Michael Steele’s election as chairman of the Republican National Committee puts him in an unusual position: an African-American leading a political party that traditionally has received precious little support from blacks.
Only 4 percent of blacks voted for the GOP candidate, John McCain, in November’s election; 95 percent went for a guy named Obama. And more than personal affinity was at play: Democrats have won at least 83 percent of African-American voters in every presidential election since 1976. Blacks are far and away the party’s most loyal backers.

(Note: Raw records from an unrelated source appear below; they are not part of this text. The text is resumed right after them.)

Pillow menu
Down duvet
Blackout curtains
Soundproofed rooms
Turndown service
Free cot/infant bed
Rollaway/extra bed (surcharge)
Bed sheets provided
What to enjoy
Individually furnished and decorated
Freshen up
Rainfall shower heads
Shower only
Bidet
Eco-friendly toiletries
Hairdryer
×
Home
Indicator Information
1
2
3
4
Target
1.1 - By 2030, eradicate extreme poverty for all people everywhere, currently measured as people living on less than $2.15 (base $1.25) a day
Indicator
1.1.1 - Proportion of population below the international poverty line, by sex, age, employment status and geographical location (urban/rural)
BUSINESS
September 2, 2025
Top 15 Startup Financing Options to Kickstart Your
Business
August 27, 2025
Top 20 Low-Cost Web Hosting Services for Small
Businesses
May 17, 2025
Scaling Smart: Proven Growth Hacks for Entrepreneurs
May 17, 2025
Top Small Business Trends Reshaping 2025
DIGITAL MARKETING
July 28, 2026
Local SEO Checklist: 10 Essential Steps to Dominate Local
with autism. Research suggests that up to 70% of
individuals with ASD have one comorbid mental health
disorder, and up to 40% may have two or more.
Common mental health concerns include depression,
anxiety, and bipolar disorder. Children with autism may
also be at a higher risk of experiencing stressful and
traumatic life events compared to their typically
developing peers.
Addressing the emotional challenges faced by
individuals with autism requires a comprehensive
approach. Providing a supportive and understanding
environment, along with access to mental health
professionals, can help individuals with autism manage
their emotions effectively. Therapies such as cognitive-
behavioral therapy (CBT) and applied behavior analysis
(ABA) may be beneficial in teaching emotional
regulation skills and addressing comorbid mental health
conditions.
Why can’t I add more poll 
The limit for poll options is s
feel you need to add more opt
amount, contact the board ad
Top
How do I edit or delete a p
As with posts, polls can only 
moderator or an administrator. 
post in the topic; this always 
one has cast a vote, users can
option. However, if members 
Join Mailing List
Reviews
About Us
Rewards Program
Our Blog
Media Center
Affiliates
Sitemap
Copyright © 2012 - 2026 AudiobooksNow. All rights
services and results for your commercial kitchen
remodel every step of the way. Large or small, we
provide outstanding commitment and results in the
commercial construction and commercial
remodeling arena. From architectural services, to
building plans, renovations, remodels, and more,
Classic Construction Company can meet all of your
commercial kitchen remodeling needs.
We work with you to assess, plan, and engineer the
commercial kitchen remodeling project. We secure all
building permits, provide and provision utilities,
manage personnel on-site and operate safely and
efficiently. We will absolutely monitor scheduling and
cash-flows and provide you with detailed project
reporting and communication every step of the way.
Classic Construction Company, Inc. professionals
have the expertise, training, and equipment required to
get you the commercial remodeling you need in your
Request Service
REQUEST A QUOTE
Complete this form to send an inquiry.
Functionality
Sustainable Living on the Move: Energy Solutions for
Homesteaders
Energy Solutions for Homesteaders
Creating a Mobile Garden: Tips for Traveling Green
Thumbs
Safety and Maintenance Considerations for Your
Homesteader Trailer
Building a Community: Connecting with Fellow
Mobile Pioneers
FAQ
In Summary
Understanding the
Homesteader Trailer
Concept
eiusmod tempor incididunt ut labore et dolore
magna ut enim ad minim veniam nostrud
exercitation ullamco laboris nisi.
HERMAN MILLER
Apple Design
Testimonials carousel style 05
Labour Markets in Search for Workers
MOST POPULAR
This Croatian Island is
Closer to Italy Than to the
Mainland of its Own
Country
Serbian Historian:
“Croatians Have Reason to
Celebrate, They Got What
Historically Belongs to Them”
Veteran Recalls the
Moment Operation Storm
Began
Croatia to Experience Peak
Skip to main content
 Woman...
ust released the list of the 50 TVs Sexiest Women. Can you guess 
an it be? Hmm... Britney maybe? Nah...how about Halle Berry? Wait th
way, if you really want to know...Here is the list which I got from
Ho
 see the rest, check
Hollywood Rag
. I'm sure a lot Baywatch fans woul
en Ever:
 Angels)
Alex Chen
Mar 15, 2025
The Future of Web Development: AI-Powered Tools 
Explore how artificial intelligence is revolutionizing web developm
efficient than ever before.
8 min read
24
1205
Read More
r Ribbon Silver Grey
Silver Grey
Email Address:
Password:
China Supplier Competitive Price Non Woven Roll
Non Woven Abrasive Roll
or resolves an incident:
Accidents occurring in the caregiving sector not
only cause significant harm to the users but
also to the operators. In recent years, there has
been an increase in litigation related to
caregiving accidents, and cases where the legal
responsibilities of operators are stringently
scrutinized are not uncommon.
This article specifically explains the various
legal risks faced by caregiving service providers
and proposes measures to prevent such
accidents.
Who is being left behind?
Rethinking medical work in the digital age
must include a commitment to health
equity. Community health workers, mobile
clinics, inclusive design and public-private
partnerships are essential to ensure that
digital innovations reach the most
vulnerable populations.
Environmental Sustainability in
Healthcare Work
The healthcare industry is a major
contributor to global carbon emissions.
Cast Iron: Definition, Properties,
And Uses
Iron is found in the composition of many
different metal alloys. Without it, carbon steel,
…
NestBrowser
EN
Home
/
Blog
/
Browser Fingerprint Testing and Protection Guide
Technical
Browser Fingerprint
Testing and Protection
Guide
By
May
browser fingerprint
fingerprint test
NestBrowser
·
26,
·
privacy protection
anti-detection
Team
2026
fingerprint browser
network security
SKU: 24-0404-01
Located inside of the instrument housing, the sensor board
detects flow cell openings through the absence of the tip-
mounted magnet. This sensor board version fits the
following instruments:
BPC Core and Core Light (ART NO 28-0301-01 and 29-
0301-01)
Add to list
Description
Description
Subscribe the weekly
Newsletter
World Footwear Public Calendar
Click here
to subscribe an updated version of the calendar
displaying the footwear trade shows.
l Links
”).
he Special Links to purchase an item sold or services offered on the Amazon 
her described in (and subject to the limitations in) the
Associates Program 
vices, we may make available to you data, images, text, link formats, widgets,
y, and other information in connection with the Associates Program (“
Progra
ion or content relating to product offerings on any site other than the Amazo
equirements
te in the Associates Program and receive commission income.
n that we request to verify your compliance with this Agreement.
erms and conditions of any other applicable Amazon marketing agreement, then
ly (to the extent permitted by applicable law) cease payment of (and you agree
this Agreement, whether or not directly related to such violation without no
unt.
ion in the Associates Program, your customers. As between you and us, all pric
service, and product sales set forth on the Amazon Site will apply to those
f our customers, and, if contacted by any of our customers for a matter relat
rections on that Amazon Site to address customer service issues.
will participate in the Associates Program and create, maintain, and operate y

Indeed 90 percent of McCain’s voters were whites (compared with 61 percent of Barack Obama’s). And beyond the election, national data from our ABC News/Washington Post polls look just the same: On average across 2008, just 4 percent of blacks identified themselves as Republicans, and 90 percent of Republicans were whites.
Nor is this new: Aggregating all our ABC/Post polls since 1981 – looking at more than a generation of political affiliation (and more than 420,000 interviews, mind you) – it's the same: Across this period just 6 percent of blacks have identified themselves as Republicans, and 91 percent of Republicans have been whites. (Among all adults, for comparison, 75 percent are whites.)
Certainly some outreach is in order, given not just these results but also the retreat in Republican affiliation since 2004, as the unpopular Iraq war and mounting disapproval of George W. Bush reversed a generation of gains for the party. It’s been noted that the GOP’s in danger of becoming regionalized – a white, Southern party – and the 2008 election surely pointed that way. White Southerners voted for McCain by 69-30 percent. Whites elsewhere split evenly, 49-49 percent, between McCain and Obama.
Steele, a former Maryland lieutenant governor, addressed that result in his acceptance remarks today: “We are going to win again in the Northeast. We're going to continue to win in the South. We are going to win with a new storm in the Midwest. And we're going to get to the West, we're going to lock it down, and we're going to win there too.”
Big plans for that rarest of political figures, a black Republican, one now chairing his party. But who knows? Big plans sometimes work out. Just ask Mr. Obama.